I have an instance of nsd running with 50k domains (each with only 6 records) and I get a less continuous output to the log file of:
[1324495953] nsd[14256]: error: malloc failed: Cannot allocate memory
[1324495954] nsd[22167]: warning: xfrd process 14256 failed with status 256, restarting
This is even though there is ~3G free RAM on that box.
This nsd instance is never going to either receive an xfr request nor send notify to another instance. It is strictly the single authoritative server for these domains (they are for e-mail testing, if it matters). Is there any way to disable the xfrd functionality completely? Or do I have to go through and patch the source code to not spawn that child process?
TIA
John
Hello John,
our NSD servers run about 100k zones and we had a number of problems with xfrd too -- terribly high cpu usage during reloads, waste of memory, etc. I sent few reports and patches about these problems in 2010, see e.g. http://open.nlnetlabs.nl/pipermail/nsd-users/2010-February/001071.html, http://open.nlnetlabs.nl/pipermail/nsd-users/2010-March/001078.html. But finally I realized that xfrd code cannot be easily adapted for such a large number of zones and decided to disable it at all. Because most of our DNS operations involve adding or removing a zone, we created our own synchronization that simply distributes compiled nsd.db among nameservers and so xfrd is useless for us.
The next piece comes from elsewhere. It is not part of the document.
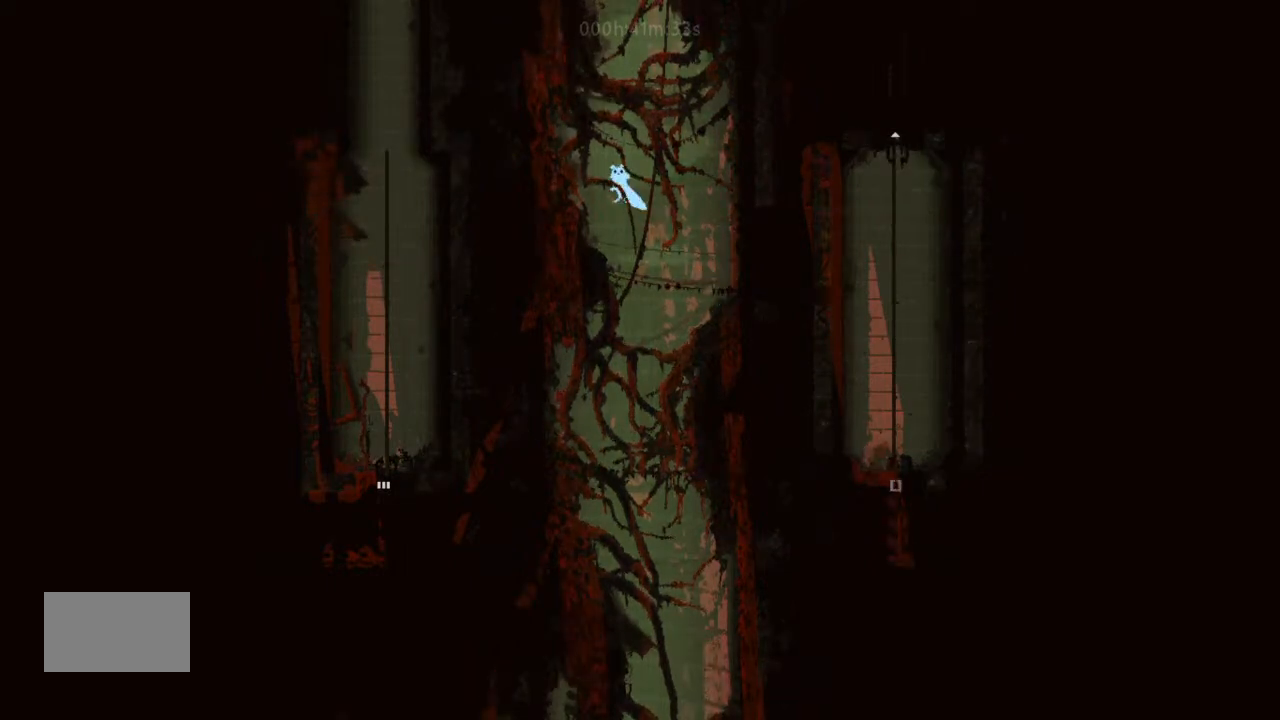
{"keys": ["j", "left"], "events": [[433, "j", "down"]]}
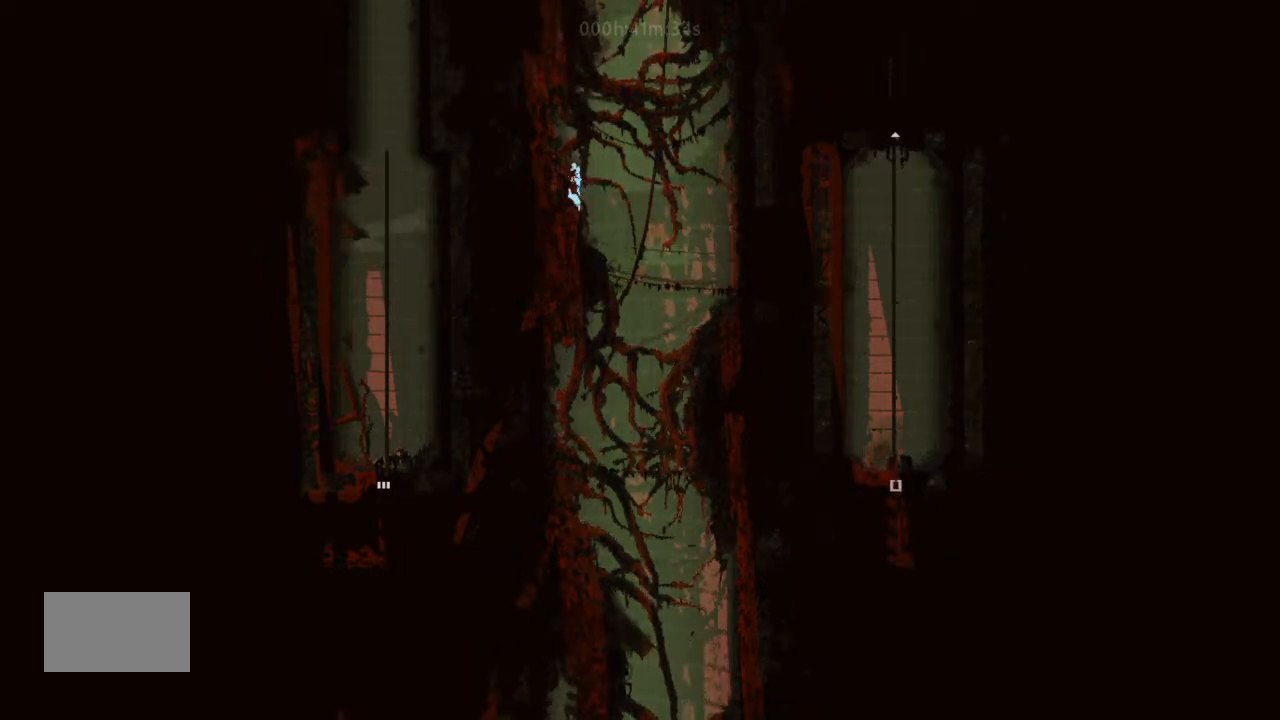
{"keys": [], "events": [[66, "j", "up"], [66, "up", "down"], [166, "up", "up"], [500, "left", "up"]]}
Attached I send you our patch to disable xfrd in nsd-3.2.9. It's a dirty single-purpose hack but our nameservers run with it nearly 2 years.
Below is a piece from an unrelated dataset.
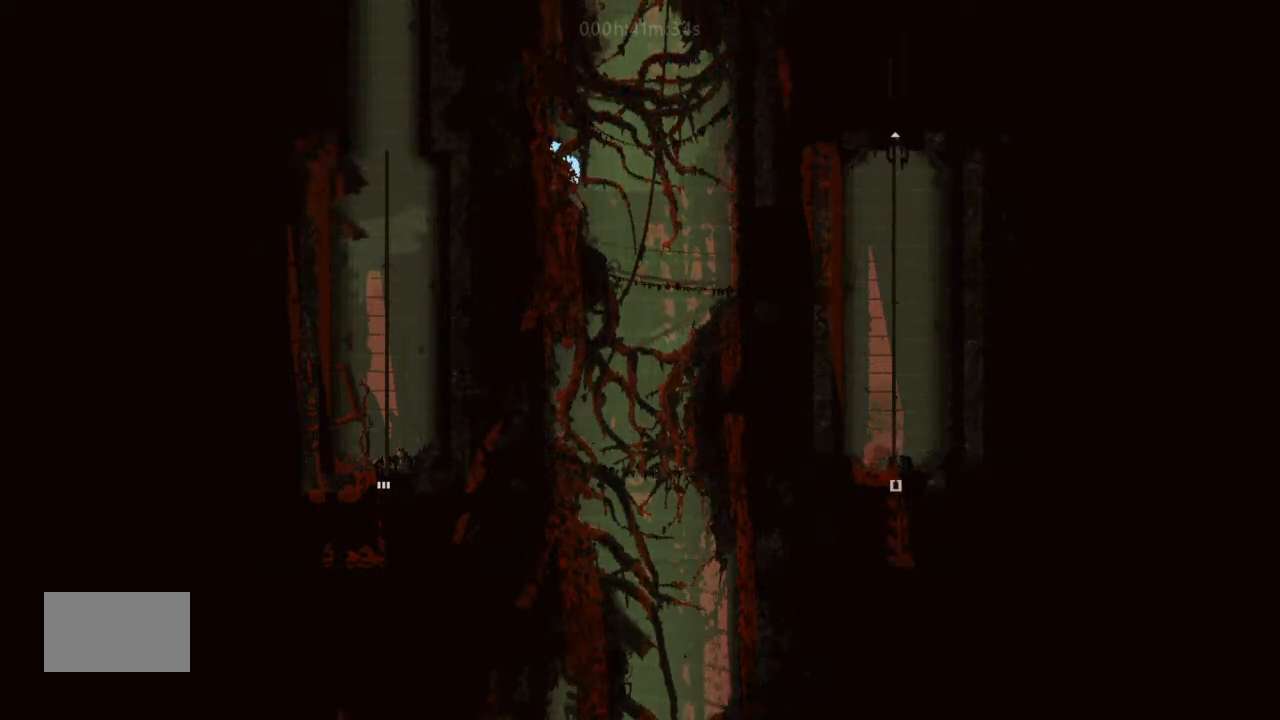
{"keys": [], "events": [[100, "left", "down"], [333, "left", "up"]]}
I'd like to see an official option to disable xfrd functionality too, but I'm too busy to create a patch that would be suitable for upstream.
You can also try --enable-mmap configure option that replaces malloc-based allocator with mmap-based allocator for zone data. It's primary goal is to address excessive memory usage of xfrd, see my post in the list archive. It's marked as experimental but we have it enabled since March 2010 without issues.
Martin
Dne 24.1.2012 17:46, John Peacock napsal(a):
(attachments)
50_disable-xfrd-nsd-3.2.9.patch (3.27 KB)
Thank you very much! I did a much more simplistic patch (basically commenting out restarting the xfrd child process after the first failure) and resperf reports 42k queries/sec (as opposed to 2k with all of the xfrd thrashing). I tried your patch now, with the mmap flag as well, and now I am getting around 75k queries/sec!
Now if I can figure out why unbound is crashing due to malloc errors (which may be too aggressive tuning on my part), but that is a different list... 
John